◆ **TASK REQUIREMENTS**: Copy the data below word for word, starting at its first line and ending with the line that contains "It shows 12:58", including both of those lines.

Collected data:
--
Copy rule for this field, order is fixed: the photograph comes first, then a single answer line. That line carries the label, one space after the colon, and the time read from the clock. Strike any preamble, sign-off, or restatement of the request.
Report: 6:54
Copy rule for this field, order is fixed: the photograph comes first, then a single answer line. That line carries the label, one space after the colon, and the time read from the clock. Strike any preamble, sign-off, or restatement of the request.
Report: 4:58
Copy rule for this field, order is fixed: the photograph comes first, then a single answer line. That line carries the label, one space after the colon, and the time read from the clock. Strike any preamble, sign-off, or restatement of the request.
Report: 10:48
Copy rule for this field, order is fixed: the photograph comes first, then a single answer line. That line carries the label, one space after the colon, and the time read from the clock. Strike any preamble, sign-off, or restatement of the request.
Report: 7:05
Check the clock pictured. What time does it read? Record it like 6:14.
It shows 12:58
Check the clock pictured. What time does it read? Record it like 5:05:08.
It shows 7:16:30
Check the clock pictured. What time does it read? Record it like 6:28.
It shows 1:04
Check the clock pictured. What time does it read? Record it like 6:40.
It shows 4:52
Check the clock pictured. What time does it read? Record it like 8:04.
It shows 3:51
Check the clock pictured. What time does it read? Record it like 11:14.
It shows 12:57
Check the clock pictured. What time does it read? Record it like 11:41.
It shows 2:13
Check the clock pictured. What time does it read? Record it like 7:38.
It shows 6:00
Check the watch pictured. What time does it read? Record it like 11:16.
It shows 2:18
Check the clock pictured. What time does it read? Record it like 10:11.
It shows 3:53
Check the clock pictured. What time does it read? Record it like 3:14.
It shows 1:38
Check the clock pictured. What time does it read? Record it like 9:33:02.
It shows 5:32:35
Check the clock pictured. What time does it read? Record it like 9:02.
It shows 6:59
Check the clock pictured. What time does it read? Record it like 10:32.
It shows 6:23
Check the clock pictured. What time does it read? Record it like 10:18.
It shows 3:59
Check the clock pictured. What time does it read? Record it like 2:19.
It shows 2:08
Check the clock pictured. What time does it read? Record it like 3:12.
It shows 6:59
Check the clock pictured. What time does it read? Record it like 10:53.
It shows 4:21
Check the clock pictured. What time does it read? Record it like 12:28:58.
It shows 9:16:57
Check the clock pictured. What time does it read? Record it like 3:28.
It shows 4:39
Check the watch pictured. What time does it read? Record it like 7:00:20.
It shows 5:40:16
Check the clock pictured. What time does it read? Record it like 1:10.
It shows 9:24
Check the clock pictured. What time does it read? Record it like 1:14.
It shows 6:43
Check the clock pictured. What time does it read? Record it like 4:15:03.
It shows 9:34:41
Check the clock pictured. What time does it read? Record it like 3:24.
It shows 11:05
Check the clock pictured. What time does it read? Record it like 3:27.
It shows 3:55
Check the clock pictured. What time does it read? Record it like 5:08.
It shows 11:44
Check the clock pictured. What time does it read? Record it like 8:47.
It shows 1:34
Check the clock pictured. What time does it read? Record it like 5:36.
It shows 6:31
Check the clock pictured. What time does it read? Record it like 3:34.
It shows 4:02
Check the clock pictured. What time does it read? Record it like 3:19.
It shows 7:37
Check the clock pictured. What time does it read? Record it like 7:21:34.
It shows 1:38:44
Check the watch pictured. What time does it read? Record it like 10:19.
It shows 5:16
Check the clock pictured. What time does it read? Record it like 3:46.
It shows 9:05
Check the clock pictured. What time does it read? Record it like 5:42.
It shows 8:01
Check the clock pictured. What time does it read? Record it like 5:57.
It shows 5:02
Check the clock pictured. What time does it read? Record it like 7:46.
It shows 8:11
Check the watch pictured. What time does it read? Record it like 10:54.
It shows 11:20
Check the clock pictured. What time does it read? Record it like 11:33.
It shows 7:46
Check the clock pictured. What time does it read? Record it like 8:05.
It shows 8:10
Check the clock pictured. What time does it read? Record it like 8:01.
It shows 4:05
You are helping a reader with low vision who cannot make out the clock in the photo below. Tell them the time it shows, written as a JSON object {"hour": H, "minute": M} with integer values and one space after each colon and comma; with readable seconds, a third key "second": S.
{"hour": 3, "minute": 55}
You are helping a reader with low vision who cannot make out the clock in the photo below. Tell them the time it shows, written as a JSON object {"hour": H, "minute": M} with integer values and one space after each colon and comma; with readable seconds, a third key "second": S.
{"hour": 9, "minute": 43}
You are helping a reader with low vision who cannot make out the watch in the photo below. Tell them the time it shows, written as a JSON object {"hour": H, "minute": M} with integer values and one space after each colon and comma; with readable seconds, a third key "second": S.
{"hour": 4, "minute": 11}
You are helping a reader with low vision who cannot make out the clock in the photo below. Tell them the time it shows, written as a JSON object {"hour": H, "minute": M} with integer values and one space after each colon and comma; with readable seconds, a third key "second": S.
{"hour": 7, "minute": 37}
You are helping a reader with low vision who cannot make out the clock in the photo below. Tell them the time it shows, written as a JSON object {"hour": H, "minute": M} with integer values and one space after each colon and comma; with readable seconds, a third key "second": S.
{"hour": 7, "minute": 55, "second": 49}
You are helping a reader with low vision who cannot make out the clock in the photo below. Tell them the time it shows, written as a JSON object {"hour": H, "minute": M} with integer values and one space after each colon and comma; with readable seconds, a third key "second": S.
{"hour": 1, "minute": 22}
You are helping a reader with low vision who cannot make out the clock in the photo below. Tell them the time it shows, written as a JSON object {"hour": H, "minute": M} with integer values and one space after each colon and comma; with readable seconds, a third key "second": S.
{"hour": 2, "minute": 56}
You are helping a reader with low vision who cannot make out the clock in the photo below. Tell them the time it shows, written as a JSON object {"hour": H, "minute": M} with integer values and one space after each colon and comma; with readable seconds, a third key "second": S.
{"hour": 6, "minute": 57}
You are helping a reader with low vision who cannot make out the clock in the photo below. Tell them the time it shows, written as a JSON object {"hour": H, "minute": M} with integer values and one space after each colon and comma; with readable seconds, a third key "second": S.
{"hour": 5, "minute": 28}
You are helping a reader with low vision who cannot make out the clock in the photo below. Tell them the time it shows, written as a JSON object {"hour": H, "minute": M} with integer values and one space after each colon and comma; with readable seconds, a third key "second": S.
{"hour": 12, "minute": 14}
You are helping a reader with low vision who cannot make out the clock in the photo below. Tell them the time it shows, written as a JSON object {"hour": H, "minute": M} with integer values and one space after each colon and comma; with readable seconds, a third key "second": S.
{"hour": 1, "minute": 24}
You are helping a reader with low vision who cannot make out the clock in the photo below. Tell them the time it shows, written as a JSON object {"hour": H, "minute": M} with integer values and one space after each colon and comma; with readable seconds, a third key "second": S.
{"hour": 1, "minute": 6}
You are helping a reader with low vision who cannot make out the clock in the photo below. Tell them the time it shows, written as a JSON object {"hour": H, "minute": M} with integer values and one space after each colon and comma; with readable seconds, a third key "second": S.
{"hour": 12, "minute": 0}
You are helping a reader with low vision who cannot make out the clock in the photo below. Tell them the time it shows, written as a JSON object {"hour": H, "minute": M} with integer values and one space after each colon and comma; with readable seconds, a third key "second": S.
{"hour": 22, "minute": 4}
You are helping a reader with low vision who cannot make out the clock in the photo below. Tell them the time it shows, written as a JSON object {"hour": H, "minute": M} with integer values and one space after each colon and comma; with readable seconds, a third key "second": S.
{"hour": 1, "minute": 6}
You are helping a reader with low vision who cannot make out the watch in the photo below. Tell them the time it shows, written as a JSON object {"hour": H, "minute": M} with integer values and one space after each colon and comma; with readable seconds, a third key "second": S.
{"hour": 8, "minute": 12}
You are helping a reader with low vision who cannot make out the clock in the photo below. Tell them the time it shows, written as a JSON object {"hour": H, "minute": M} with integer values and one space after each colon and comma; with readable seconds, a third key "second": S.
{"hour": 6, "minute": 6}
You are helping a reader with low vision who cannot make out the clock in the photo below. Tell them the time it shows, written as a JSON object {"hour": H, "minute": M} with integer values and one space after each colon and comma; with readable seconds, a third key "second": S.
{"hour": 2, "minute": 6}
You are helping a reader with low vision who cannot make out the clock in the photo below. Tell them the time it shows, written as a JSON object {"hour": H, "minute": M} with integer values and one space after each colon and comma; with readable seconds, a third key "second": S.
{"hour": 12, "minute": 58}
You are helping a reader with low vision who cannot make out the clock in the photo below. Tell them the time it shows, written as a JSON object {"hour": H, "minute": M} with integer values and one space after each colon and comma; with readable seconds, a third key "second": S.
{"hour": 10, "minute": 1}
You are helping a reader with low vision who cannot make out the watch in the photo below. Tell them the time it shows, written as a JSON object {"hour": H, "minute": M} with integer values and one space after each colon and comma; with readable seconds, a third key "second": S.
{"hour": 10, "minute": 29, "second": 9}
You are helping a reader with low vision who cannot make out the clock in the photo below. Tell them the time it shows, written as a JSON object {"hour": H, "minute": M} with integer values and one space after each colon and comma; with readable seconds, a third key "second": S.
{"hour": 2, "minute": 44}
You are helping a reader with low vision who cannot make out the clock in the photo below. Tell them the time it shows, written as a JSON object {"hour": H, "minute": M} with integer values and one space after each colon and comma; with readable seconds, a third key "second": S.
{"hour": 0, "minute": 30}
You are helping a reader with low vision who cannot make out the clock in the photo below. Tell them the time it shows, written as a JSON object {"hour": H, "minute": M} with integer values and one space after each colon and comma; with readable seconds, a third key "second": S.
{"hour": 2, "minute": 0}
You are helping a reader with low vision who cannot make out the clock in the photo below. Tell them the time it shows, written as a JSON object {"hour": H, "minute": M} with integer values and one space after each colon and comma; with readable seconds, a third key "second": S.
--
◆ **PROBLEM SOLUTION**:
Copy rule for this field, order is fixed: the photograph comes first, then a single answer line. That line carries the label, one space after the colon, and the time read from the clock. Strike any preamble, sign-off, or restatement of the request.
Report: 6:54
Copy rule for this field, order is fixed: the photograph comes first, then a single answer line. That line carries the label, one space after the colon, and the time read from the clock. Strike any preamble, sign-off, or restatement of the request.
Report: 4:58
Copy rule for this field, order is fixed: the photograph comes first, then a single answer line. That line carries the label, one space after the colon, and the time read from the clock. Strike any preamble, sign-off, or restatement of the request.
Report: 10:48
Copy rule for this field, order is fixed: the photograph comes first, then a single answer line. That line carries the label, one space after the colon, and the time read from the clock. Strike any preamble, sign-off, or restatement of the request.
Report: 7:05
Check the clock pictured. What time does it read? Record it like 6:14.
It shows 12:58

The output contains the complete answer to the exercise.